_INSTRUCTIONS TO FOLLOW:_ Pull out each line of the data that includes the word "lines".

-- EXERCISE MATERIALS follows --

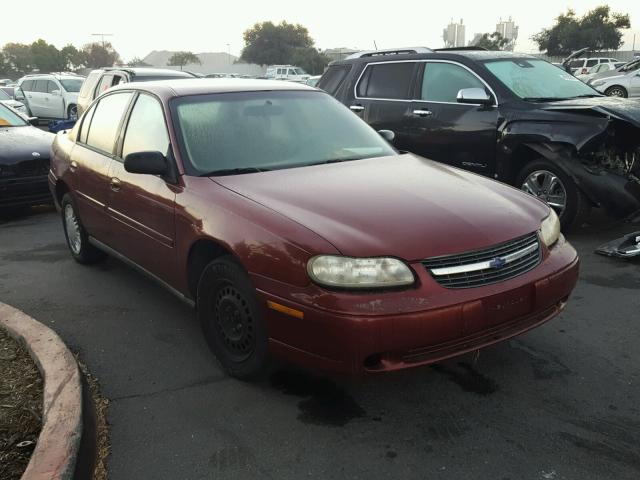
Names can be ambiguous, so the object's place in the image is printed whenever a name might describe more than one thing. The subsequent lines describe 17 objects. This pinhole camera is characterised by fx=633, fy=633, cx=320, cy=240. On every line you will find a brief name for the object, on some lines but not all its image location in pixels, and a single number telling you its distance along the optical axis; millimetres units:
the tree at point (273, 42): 78188
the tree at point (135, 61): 98138
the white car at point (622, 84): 21234
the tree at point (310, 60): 65125
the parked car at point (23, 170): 7508
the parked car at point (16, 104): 20469
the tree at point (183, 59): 96812
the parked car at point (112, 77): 10805
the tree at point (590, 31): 54250
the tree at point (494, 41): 58100
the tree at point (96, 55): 95750
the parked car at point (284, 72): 44469
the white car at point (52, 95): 21281
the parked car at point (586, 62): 37419
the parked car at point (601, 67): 32906
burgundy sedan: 2844
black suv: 5793
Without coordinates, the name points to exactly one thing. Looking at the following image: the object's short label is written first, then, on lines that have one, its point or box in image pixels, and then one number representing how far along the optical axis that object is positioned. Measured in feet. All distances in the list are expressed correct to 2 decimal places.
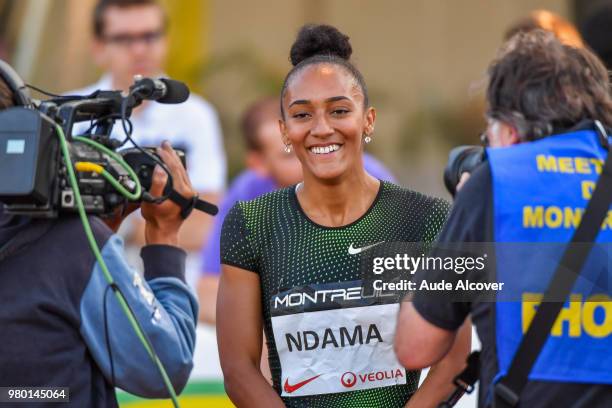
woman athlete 23.43
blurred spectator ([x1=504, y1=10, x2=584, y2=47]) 35.47
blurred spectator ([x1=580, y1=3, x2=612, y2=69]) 35.81
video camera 19.53
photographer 18.69
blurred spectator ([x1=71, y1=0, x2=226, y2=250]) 39.75
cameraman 20.18
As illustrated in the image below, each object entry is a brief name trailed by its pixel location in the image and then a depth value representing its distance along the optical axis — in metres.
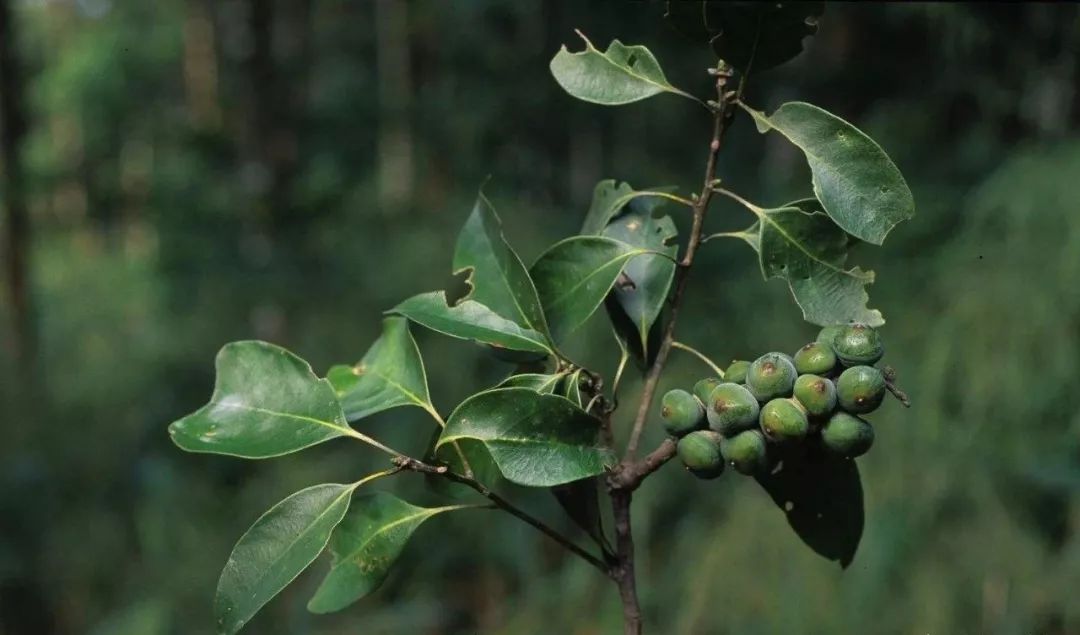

-- EXERCISE MATERIALS concluded --

_SOLUTION:_
Names can be ambiguous, so the object's place in the image is printed whenever a name might describe more than one thing. The subsequent lines describe 17 objects. This pinhole camera is characterised by fx=633, fy=633, cx=320, cy=240. On every line you will find a brief name for the object, on some lines but not all its image location in pixels, and a single number telling you its distance along the optical axis; millimetres units:
Without coordinates, the name points to exactly one thing. Looking at the following image: the object's short label is written first, then, on lines that have one, its point or box in image pixels, and then one number representing how far along the optical axis that object is positioned. Measured in feet. All distances in the list are expressed correct to 2 decimal places.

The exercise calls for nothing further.